Before I started PD, I had to do 8 weeks of hemo to get ‘stablized’. During that time, I felt ill pretty much all the time, and not a day went by that I didn’t consider throwing in the towel and going on disability. Even though librarianship is not a physically demanding job, I came home bone-tired at the end of every day. I don’t think I could have kept that up for much longer.

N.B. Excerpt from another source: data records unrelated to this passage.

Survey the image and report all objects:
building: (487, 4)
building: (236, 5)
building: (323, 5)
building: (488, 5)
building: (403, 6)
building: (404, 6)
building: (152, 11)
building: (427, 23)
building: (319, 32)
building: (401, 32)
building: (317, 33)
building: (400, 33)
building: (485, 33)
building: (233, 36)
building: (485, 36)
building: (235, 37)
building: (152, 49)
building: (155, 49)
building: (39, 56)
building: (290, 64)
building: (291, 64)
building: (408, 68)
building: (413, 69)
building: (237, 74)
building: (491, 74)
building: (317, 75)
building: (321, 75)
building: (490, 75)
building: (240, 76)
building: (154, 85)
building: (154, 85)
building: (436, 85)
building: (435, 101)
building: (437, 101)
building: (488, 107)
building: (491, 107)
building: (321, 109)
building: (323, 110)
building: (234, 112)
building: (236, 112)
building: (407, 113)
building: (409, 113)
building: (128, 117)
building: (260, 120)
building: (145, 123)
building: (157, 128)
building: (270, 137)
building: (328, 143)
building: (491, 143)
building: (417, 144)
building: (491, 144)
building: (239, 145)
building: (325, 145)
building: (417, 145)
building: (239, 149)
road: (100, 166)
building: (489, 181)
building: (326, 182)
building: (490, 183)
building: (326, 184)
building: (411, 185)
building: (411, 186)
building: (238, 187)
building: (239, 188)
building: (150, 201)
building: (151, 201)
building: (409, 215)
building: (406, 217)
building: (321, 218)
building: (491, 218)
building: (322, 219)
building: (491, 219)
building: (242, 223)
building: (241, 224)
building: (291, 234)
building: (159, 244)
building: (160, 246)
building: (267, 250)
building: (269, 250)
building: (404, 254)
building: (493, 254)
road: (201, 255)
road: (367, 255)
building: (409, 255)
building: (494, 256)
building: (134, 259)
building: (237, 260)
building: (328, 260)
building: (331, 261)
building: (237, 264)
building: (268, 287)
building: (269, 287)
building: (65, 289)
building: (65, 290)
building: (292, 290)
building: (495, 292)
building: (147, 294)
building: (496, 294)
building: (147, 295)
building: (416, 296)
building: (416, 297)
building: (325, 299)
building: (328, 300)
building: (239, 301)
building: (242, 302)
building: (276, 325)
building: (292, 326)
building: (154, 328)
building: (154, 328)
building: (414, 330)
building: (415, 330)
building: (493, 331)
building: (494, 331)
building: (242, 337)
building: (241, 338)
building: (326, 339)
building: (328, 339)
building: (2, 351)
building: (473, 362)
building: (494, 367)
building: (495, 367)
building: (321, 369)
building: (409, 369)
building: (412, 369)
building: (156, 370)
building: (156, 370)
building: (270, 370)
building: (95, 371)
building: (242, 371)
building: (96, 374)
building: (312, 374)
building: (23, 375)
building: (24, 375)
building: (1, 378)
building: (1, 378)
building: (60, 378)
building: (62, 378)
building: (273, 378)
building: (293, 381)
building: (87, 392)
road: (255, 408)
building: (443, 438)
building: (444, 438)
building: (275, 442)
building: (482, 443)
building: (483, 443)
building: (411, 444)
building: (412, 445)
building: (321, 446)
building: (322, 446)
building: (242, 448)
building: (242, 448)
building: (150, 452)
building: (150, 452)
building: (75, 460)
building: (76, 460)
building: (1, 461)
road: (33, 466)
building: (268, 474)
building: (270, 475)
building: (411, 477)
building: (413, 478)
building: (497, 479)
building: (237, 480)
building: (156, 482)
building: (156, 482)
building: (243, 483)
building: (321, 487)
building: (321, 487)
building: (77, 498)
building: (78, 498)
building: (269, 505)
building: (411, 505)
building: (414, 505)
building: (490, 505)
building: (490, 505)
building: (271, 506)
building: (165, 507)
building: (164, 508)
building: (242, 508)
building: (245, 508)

In conclusion, I would say you should at least give PD a try. Sometimes doctors will try to discourage you, giving reasons why it won’t work in your case, but in truth you don’t know how it will work until you try it. I have zero residual function and lots of past abdominal surgeries, so I was a poor candidate for PD. But here I am! Good luck with your choice,

Sean[/QUOTE]
Hi Cleaf have you to tried PD yet? I will tell you my story. when the doctor told me I had to go onDialysis he said Hemo. but I told him I wanted to try PD. . so the nurse started to train me , after a couple of days she said you can’t do it you can’t learn how to do it . so I went back and proved to her that I could do it . I have been on it for 3 months and loving it now I am on the night cycler. I am 84 years old . so you can do it. good luck
Cheers virtsma.

My husband has been on PD since January and has done so well. We would recommend anyone to try this first. You have so much freedom with PD.